Gerd Hankel: Die UNO. Idee und Wirklichkeit

19. Januar 2007 | Von | Kategorie: Rezensionen

Hamburger Edition, Hamburg 2006, 126 Seiten

Der Jurist und Sprachwissenschaftler Gerd Hankel unternimmt es in diesem schmalen Band, in einem langen Atemzug die Geschichte der UNO seit ihrer Gründung bis in die jüngsten Reformansätze Revue passieren zu lassen und sie dabei nach der Einlösung der selbst bzw. ihr von den Mitgliedstaaten gestellten Aufgaben zu befragen. Dabei gelingt ihm eine dankenswerte Konzentration aufs Wesentliche: die Aufgabe der Friedenserhaltung, die Menschenrechte und die Förderung sozialer und wirtschaftlicher Entwicklung. Der weite Bereich der den UN-Sonderorganisationen zugewiesenen Aufgaben bleibt weitgehend ausgespart.

In seiner Darstellung verbindet Hankel profunde Sach- und Literaturkenntnis mit einem gerade in Deutschland nicht eben häufigen Mut zur pointiert zugespitzten Formulierung. Einige Kapitel, etwa das zur Geschichte und Problematik der Entwicklungsidee und -politik nicht nur in der UNO, geraten ihm zu einer regelrechten Philippika, deren auch sprachlicher Kraft man sich umso weniger entziehen mag, als seine Kritik sich nicht, wie oft genug, an die UNO allein, sondern vor allem an die Regierungen wendet, die deren Politik maßgeblich bestimmen. Gleichwohl scheut sich Hankel auch nicht, etwa dem heute so hoch angesehenen Kofi Annan sein Versagen angesichts des Völkermords in Ruanda und der Massaker in Jugoslawien in deutlichen Worten vorzuhalten.

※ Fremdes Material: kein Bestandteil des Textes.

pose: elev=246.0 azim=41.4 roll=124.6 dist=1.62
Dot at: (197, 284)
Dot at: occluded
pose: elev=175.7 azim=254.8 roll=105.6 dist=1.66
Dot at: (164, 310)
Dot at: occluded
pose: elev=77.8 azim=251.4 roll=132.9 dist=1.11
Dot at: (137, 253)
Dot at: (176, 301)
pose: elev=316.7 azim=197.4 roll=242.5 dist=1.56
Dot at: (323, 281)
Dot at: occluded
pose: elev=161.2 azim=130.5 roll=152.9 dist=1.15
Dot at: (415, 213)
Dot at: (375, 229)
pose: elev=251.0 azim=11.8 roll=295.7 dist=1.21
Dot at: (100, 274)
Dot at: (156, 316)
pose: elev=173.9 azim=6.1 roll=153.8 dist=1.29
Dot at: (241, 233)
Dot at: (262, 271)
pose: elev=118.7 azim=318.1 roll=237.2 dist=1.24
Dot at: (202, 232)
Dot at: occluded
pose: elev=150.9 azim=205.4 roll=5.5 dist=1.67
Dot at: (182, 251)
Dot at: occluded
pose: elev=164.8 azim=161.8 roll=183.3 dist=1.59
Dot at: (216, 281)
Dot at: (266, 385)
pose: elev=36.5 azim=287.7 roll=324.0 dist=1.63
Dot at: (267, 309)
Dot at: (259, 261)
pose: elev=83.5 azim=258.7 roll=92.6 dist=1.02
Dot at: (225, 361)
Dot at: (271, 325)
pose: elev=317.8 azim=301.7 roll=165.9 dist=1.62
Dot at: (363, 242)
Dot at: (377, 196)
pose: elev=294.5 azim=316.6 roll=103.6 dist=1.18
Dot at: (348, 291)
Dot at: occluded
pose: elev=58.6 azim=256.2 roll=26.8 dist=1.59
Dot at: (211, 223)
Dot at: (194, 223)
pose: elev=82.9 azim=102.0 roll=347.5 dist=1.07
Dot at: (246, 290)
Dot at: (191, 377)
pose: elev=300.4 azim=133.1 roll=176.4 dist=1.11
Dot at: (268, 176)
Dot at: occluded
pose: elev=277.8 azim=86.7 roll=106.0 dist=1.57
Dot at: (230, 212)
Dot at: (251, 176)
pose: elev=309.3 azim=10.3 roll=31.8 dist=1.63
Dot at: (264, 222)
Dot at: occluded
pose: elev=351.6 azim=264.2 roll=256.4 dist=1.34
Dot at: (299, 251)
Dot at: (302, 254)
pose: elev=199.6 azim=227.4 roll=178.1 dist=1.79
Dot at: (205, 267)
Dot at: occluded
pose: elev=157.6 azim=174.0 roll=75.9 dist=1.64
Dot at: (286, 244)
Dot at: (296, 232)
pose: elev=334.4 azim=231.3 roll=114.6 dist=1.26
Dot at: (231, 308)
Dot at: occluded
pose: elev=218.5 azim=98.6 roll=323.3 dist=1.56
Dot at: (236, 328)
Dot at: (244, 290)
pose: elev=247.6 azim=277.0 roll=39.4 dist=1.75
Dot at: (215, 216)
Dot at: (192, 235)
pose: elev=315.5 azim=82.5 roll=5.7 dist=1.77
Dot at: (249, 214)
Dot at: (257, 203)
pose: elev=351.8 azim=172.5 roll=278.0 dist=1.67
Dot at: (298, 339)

Wenn einen der Text trotz dieser unbestreitbaren Vorzüge dennoch ziemlich ratlos lässt, liegt das nicht am Inhalt sondern an der Form. Ob es am Autor, oder wie zu vermuten ist, am Verlagskonzept der Reihe liegt: Ein 126-seitiger Text kann nicht zugleich ein aktueller Meinungsbeitrag und eine wissenschaftliche Arbeit sein. Wenn diese Mischung die Absicht war, dann muss sie als misslungen gelten. Das Buch hat weder ein Inhaltsverzeichnis noch auch nur Kapitelüberschriften – man muss sich also wie in einen Roman hineinstürzen, immer gespannt wo man am Ende herauskommt. Gleichzeitig ist der Text aber mit zahlreichen Literaturnachweisen gespickt, die freilich in bester schlechter altakademischer Manier nur beim ersten Mal voll zitiert werden. Ein Literaturverzeichnis, bei dem man auch an späterer Stelle die Quelle nachschlagen könnte, fehlt wie jede sonstige Hilfestellung zur Lektüre eines wissenschaftlichen Textes. Unter dieser Fehlkonzeption leidet nicht nur der Leser, sondern am Ende auch der Autor. Denn vom späteren Nachschlagen oder Nachlesen einzelner wichtiger Gedanken, die man vielleicht noch mal vertiefen oder mit anderer Lektüre vergleichen möchte, schreckt die Textgestalt ab. Die Konzeption der Reihe sollte überdacht werden.